En 2021, l’importance de la pandémie du Covid-19 à l’échelle de la planète nous a invité à inscrire notre réflexion dans le vaste courant de recherche qui cherche à comprendre et à évaluer les impacts de cette pandémie tant au niveau des acteurs que des métiers et des filières ou encore des territoires.

A ne s’en tenir qu’au thème de la précarité énergétique qui est notre fil conducteur, on comprend combien les conséquences de la pandémie sur les ménages et les individus les plus vulnérables mettent à l’épreuve nos modèles d’Etat-providence et leur capacité à répondre efficacement au creusement des inégalités entre les citoyens. Mais il ne s’agit pas seulement des pays développés. Les Etats les moins développés souffrent tout autant de difficultés d’accès à l’électricité qui sont consécutives à la pandémie. Nous devons donc réfléchir aux « bricolages » locaux élaborés pour faire face à ces disparités d’accès et d’usage mais aussi à la capacité des entreprises énergétiques à faire face aux défauts de paiement. A cela s’ajoute, toujours en lien avec la précarité énergétique, le risque de hausse des prix de l’électricité, conséquence notamment de la fermeture des centrales de charbon que nous comptons aborder dans notre dernier séminaire. La sortie du charbon s’inscrit en effet dans la politique climatique et énergétique européenne qui envisage de faire de l’Europe la première région neutre en carbone à l’horizon 2050. C’est ce que le EU Green Deal ou Pacte vert européen proposé par la Commission dès 2019 s’emploie à atteindre en incitant à la réduction des émissions de carbone dans les transports, l’énergie, l’agriculture, l’industrie, etc. Il se traduit par un paquet d’initiatives « Ajustement à l’objectif 55 » (Fit for 55) dont les directives doivent encadrer la réduction des émissions de carbone de 55% d’ici 2030. Consciente que cette transformation risque d’être douloureuse pour de nombreux individus (salariés du charbon, consommateurs et habitants des régions en transition), la Commission, en 2021, a annoncé la création d’un Fonds social pour le climat, censé amortir les effets sociaux et distributifs de la transformation climatique et énergétique. La perspective d’une transition juste qui veille à n’abandonner personne figure ainsi au cœur des préoccupations.

Référénces

  • François Bafoil, Ferenc Fodor, Rachel Guyet, Dominique Le Roux, Accès à l’énergie, les précaires invisibles, Presses de Sciences Po, 2014.

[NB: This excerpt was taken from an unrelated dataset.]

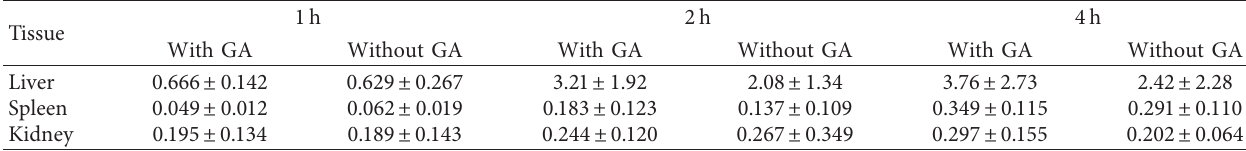
Table 4: Results of BB at a dose of 400mg/kg in tissues of rat (mean ± SD, n � 6, µ g/g).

  • François Bafoil, Ferenc Fodor, Rachel Guyet, « Penser la justice énergétique en Europe et en Asie », L’Europe en formation, 2015/4 (n° 378).
  • François Bafoil, Rachel Guyet, « Combattre la précarité énergétique », Cogito, juillet 2019.

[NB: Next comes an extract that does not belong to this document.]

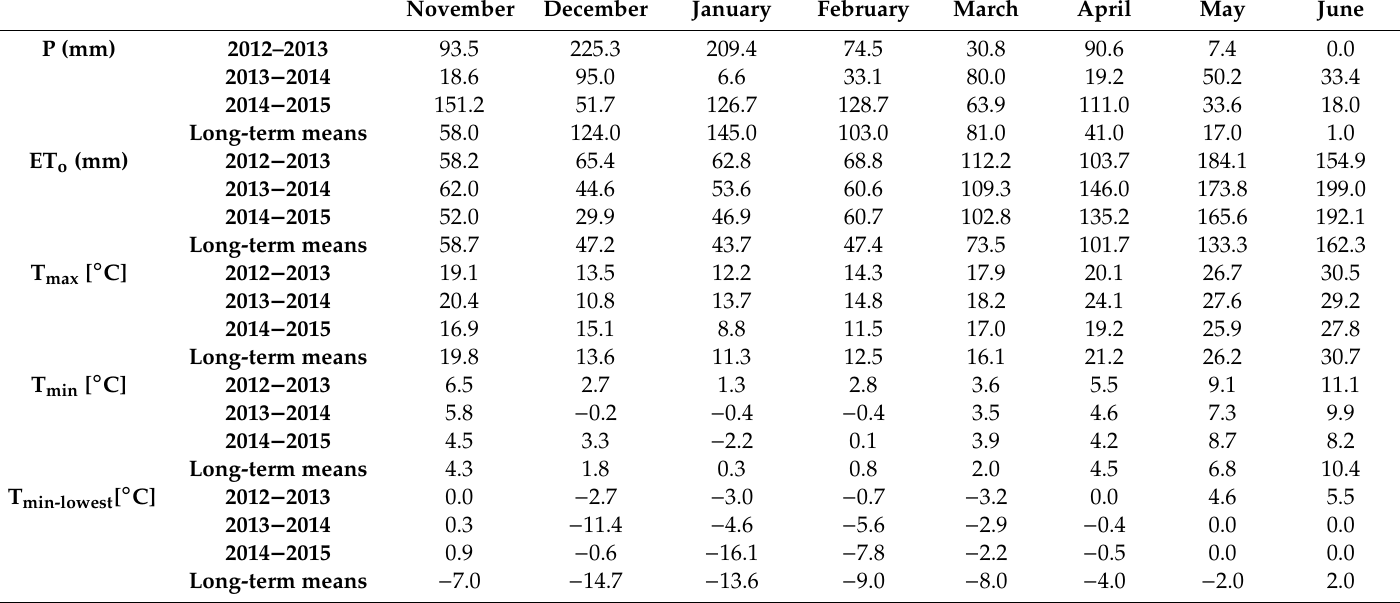
Table 3. Weather parameters during the three growing seasons, compared to long-term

  • 1. Voir notamment François Bafoil, Ferenc Fodor, Rachel Guyet, Dominique Le Roux, Accès à l’énergie, les précaires invisibles, Presses de Sciences Po, 2014 ; François Bafoil, Ferenc Fodor, Rachel Guyet, « Penser la justice énergétique en Europe et en Asie (Energy and Justice in the EU and in Asia), L’Europe en formation, 2015/4 (n° 378).